Brett Little, GreenHome Institute
Despite living in the great lakes where water appears to be abundant, many wells, streams, and aquifers are running dry. Costs to pay for water to be delivered to your house are going up all over and even if you are on a well, that doesn’t mean you don’t pay for water.
“Most well systems including the pump, tank and softeners life are based on the amount of water passing through them and so the more water you use the more you eventually pay to replace the system,” says Brett Little of GreenHome Institute. “Conserving water is now easier than ever and does not require you to sacrifice comfort or style!”
Do you know what the number 1 user of water is in a house…..toilets! How easy is that? With the simple push of a button, you can waste a lot of water or save a lot.
Conventional toilets are 1.6 gallons per flush (GPF) and EPA Water Sense certified are 1.28. However, now you can get vacuum assisted single flush toilets like the Niagara Stealth that are rated down to .8 GPF and are proven to need less maintenance over conventional toilets. I had one for 4 years, retrofitted into an existing 1920s era home and it worked great.
Next up is switching your bathroom faucet aerators, you don’t need to change the whole faucet. You can get a .5 Gallon Per Minute aerator on Amazon for $5.00 and it is an easy DIY install. For showering switch to a 1.5 or 1.25 GPM shower head which saves a lot of water and feels just like high flow.
Outside, try setting aside space for gardening and local drought-tolerant plants. While gardening is water intensive, you at least are using it to eat food rather than waste. Drought tolerant, adaptive and/or native plants usually require no water and many times can benefit local animals and plants helping ensure we have a healthy environment. Check with your local university extension to determine what qualifies for that, you will be surprised how much choice you have. In the areas you must have grass, you can now buy low mow drought tolerant grass. I don’t know about you but I have better things to do than mow and water a lawn weekly and this grass looks and feels just the same. Ditch the expensive sprinkler system and go for rain barrels, not only do these protect your home from water damage at the foundation, keep water out of sewer thus preventing flooding during heavy rains but also provides free water for your landscape and garden. Do make sure if you are using rain barrels for gardening food that you have a food grade metal roof or green roof, asphalt shingles put out lead, coppers and other toxins.

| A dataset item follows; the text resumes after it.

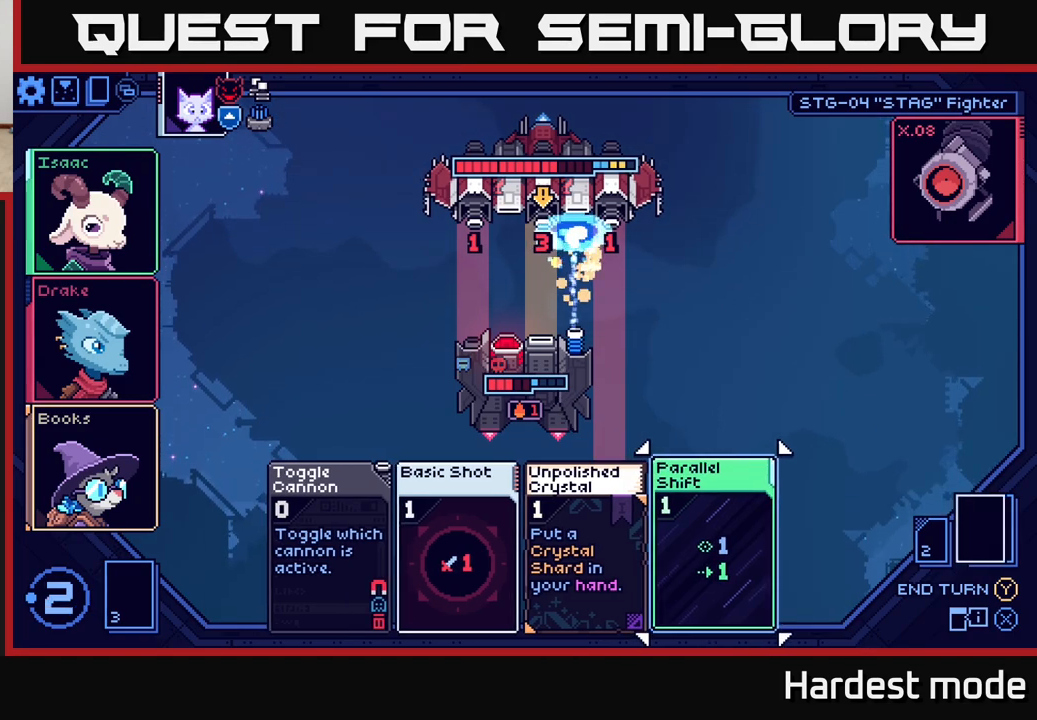
{"buttons": [], "left_stick": "center", "right_stick": "center", "events": [[267, "left_stick", "left"], [417, "left_stick", "center"]]}
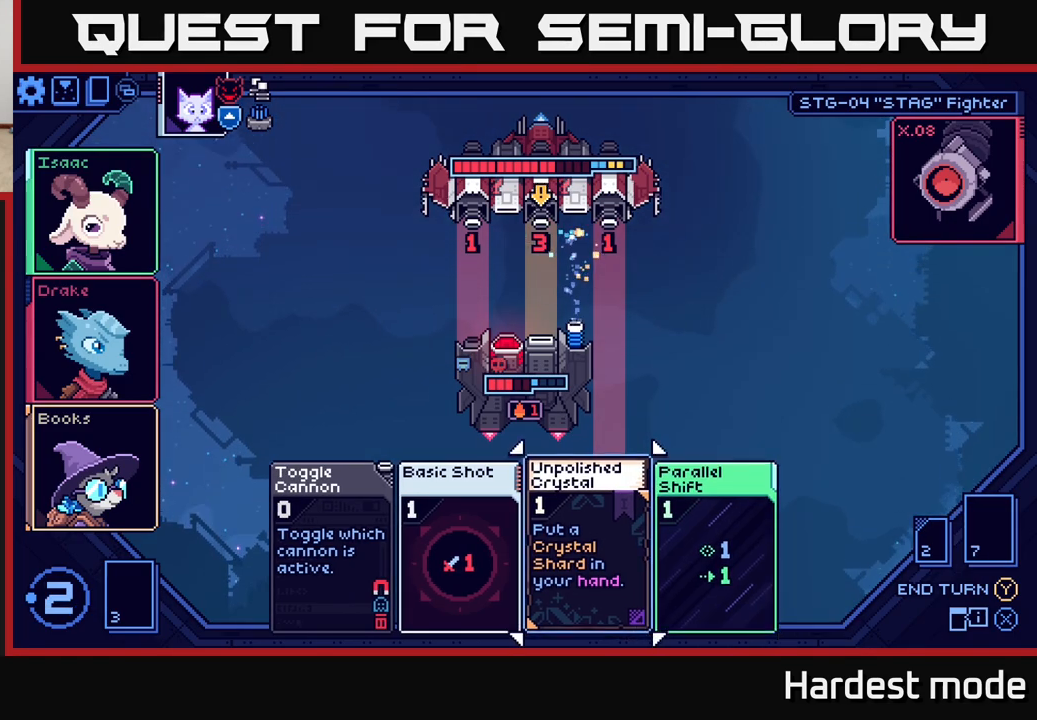
{"buttons": [], "left_stick": "center", "right_stick": "center", "events": [[117, "left_stick", "left"], [267, "left_stick", "center"], [283, "A", "down"], [350, "A", "up"]]}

Conserving water is now easier than ever, trendy, saves you money and does not require you to sacrifice comfort or style! Whether you’re ready to cut back on your showers or replace your lawn with water-wise plants, there are lots of big and small ways that you can conserve water around the home.
Ways to Save Water Indoors
- Check all faucets, pipes and toilets for leaks.
- Take shorter showers.
- Never use your toilet as a wastebasket.
- Defrost frozen food in the refrigerator.
- Rinse vegetables in a full sink or pan of water.
- Fully load your dishwasher.
- Rinse dishes in a full sink or pan of water.
- Wash full loads of clothes.
Ways to Save Water Outdoors
- Don’t over-water landscaping.
- Water your lawn or garden early in the morning or late in evening.
- Adjust sprinklers so that they don’t water the sidewalk or street.
- Don’t water on cool, rainy or windy days.
- Equip all hoses with shut-off nozzles.
- Install a rain barrell
- Plant drought-tolerant or low water-use plants and grasses.
- Use shrubs and ground cover to reduce the amount of grass.
- Place mulch around plants to reduce evaporation and discourage weeds.
- Set your mower blades one notch higher, since longer grass means less evaporation.
- Use a pool cover to cut down on water evaporation.
- Use a bucket instead of a hose to wash your car.
- Use a broom rather than a hose to clean sidewalks, driveways, loading docks and parking lots.